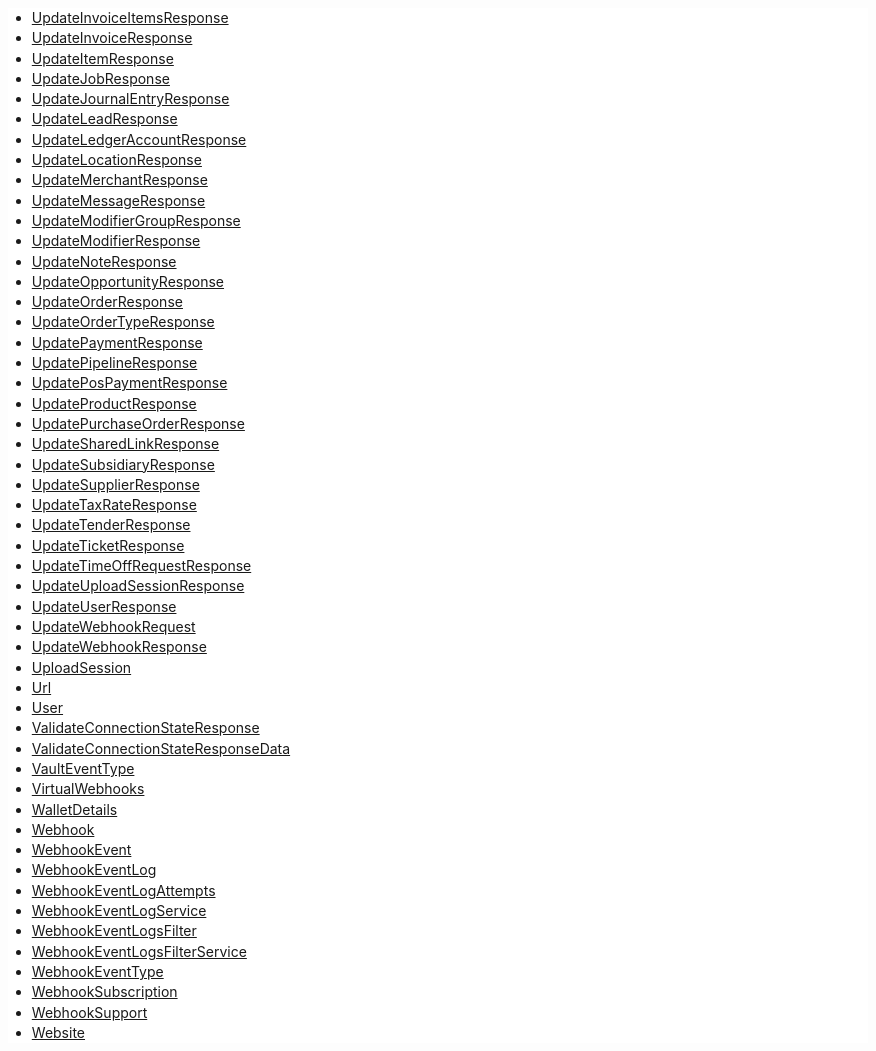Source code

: - [UpdateInvoiceItemsResponse](docs/models/UpdateInvoiceItemsResponse.md)
- [UpdateInvoiceResponse](docs/models/UpdateInvoiceResponse.md)
- [UpdateItemResponse](docs/models/UpdateItemResponse.md)
- [UpdateJobResponse](docs/models/UpdateJobResponse.md)
- [UpdateJournalEntryResponse](docs/models/UpdateJournalEntryResponse.md)
- [UpdateLeadResponse](docs/models/UpdateLeadResponse.md)
- [UpdateLedgerAccountResponse](docs/models/UpdateLedgerAccountResponse.md)
- [UpdateLocationResponse](docs/models/UpdateLocationResponse.md)
- [UpdateMerchantResponse](docs/models/UpdateMerchantResponse.md)
- [UpdateMessageResponse](docs/models/UpdateMessageResponse.md)
- [UpdateModifierGroupResponse](docs/models/UpdateModifierGroupResponse.md)
- [UpdateModifierResponse](docs/models/UpdateModifierResponse.md)
- [UpdateNoteResponse](docs/models/UpdateNoteResponse.md)
- [UpdateOpportunityResponse](docs/models/UpdateOpportunityResponse.md)
- [UpdateOrderResponse](docs/models/UpdateOrderResponse.md)
- [UpdateOrderTypeResponse](docs/models/UpdateOrderTypeResponse.md)
- [UpdatePaymentResponse](docs/models/UpdatePaymentResponse.md)
- [UpdatePipelineResponse](docs/models/UpdatePipelineResponse.md)
- [UpdatePosPaymentResponse](docs/models/UpdatePosPaymentResponse.md)
- [UpdateProductResponse](docs/models/UpdateProductResponse.md)
- [UpdatePurchaseOrderResponse](docs/models/UpdatePurchaseOrderResponse.md)
- [UpdateSharedLinkResponse](docs/models/UpdateSharedLinkResponse.md)
- [UpdateSubsidiaryResponse](docs/models/UpdateSubsidiaryResponse.md)
- [UpdateSupplierResponse](docs/models/UpdateSupplierResponse.md)
- [UpdateTaxRateResponse](docs/models/UpdateTaxRateResponse.md)
- [UpdateTenderResponse](docs/models/UpdateTenderResponse.md)
- [UpdateTicketResponse](docs/models/UpdateTicketResponse.md)
- [UpdateTimeOffRequestResponse](docs/models/UpdateTimeOffRequestResponse.md)
- [UpdateUploadSessionResponse](docs/models/UpdateUploadSessionResponse.md)
- [UpdateUserResponse](docs/models/UpdateUserResponse.md)
- [UpdateWebhookRequest](docs/models/UpdateWebhookRequest.md)
- [UpdateWebhookResponse](docs/models/UpdateWebhookResponse.md)
- [UploadSession](docs/models/UploadSession.md)
- [Url](docs/models/Url.md)
- [User](docs/models/User.md)
- [ValidateConnectionStateResponse](docs/models/ValidateConnectionStateResponse.md)
- [ValidateConnectionStateResponseData](docs/models/ValidateConnectionStateResponseData.md)
- [VaultEventType](docs/models/VaultEventType.md)
- [VirtualWebhooks](docs/models/VirtualWebhooks.md)
- [WalletDetails](docs/models/WalletDetails.md)
- [Webhook](docs/models/Webhook.md)
- [WebhookEvent](docs/models/WebhookEvent.md)
- [WebhookEventLog](docs/models/WebhookEventLog.md)
- [WebhookEventLogAttempts](docs/models/WebhookEventLogAttempts.md)
- [WebhookEventLogService](docs/models/WebhookEventLogService.md)
- [WebhookEventLogsFilter](docs/models/WebhookEventLogsFilter.md)
- [WebhookEventLogsFilterService](docs/models/WebhookEventLogsFilterService.md)
- [WebhookEventType](docs/models/WebhookEventType.md)
- [WebhookSubscription](docs/models/WebhookSubscription.md)
- [WebhookSupport](docs/models/WebhookSupport.md)
- [Website](docs/models/Website.md)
# # # #
Task objective –
Pictures excluded, copy the lines exactly from where the material starts to the line with "- [UpdateLeadResponse](docs/models/UpdateLeadResponse.md)", inclusive.

Exercise output –
Source code

: - [UpdateInvoiceItemsResponse](docs/models/UpdateInvoiceItemsResponse.md)
- [UpdateInvoiceResponse](docs/models/UpdateInvoiceResponse.md)
- [UpdateItemResponse](docs/models/UpdateItemResponse.md)
- [UpdateJobResponse](docs/models/UpdateJobResponse.md)
- [UpdateJournalEntryResponse](docs/models/UpdateJournalEntryResponse.md)
- [UpdateLeadResponse](docs/models/UpdateLeadResponse.md)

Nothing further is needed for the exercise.